If it had not been for Gretchen Becker and Jenny Ruhl, I would have continued learning only from the College of Hard Knocks and I urge you to read my blog and the links. When you have completed that, then you may have interest in this article of how Big Pharma and the Media sell junk science. Some of the headlines at the bottom of the article have crossed my computer screen and I have much the same reaction and moved on looking for reliable research.
This also helps explain why I get snarky with some of my blogs when I realize they are fake science. Reliable research is becoming scarce and harder to find. I enjoy reading a blog by Dr. Malcolm Kendrick as he does a lot of research on the topic of fake studies and he likes to report on misconduct by researchers and Big Pharma. He also writes about conflicts of interest.
April 30, 2014
In the last three weeks I have received over five emails asking why I am not writing about testing more often and one was rather insisting that I write more. First I will refer readers to several blogs that I have written in January 7 to 10, 2013. This is the link to the first one.
First, I would advise everyone to properly wash his or her hands with soap and warm water and dry thoroughly. The temperature of the water will vary with the season and in general you will want to use the hottest water during the winter months to help increase blood circulation. It is not desirable to use alcohol to clean the area to be tested as fruit juice will not be removed by alcohol and the person testing will have a higher reading in that case. Alcohol also dries the skin and unless you use a moisturizing hand lotion, your fingers will crack and not heal quickly causing more pain for testing.

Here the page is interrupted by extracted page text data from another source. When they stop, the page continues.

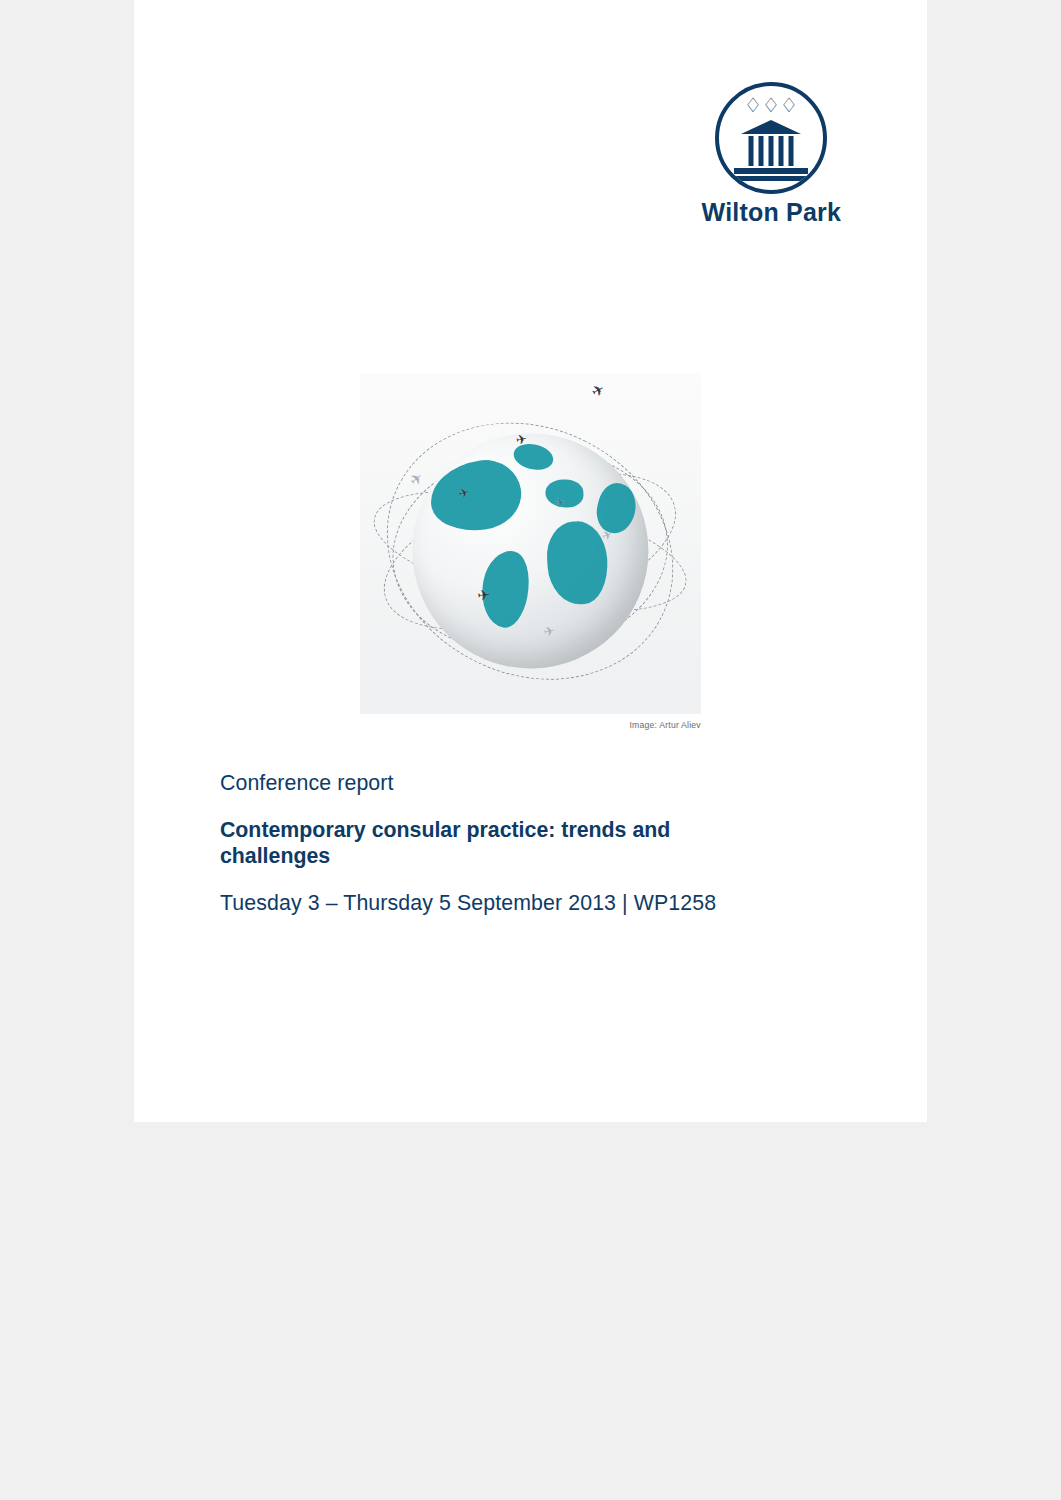♢♢♢
Wilton Park
✈
✈
✈
✈
✈
✈
✈
✈
Image: Artur Aliev
Conference report
Contemporary consular practice: trends and challenges
Tuesday 3 – Thursday 5 September 2013 | WP1258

The above demonstrates the correct place on either side of the finger to prick with the lancet device. There are less nerves in this area making this less painful by a lot. Be sure to rotate on either side of each finger and then move to another finger. Do not test in the same place or on the same side of the finger more than once until you have rotated to all the fingers and thumbs.
The above picture shows the incorrect area to prick your finger as generally on most people there a more nerves in this area making for more pain. Remember these two images as many people just write “finger tips” meaning the bottom of the two above images.
This does mean that you cannot experiment on yourself and some people are able to test on more of the area from the first joint to the finger tip. Many people find that their nerves will not allow this much latitude in testing area.
The above image and the image below is the lancing device that I use. Most meters allow you to select the lancing device you desire, but many also come with their own lancing device. Most allow for adjusting the depth that the lancing device penetrates. It is normally suggested that you start with the lightest setting and increase the setting until you receive sufficient blood for the test strip.
In the image above, please notice the white lancet. The round tip on the left side needs to be removed after the lancet has been inserted in the lancing device by twisting it off. Most lancets are very similar in size and operation.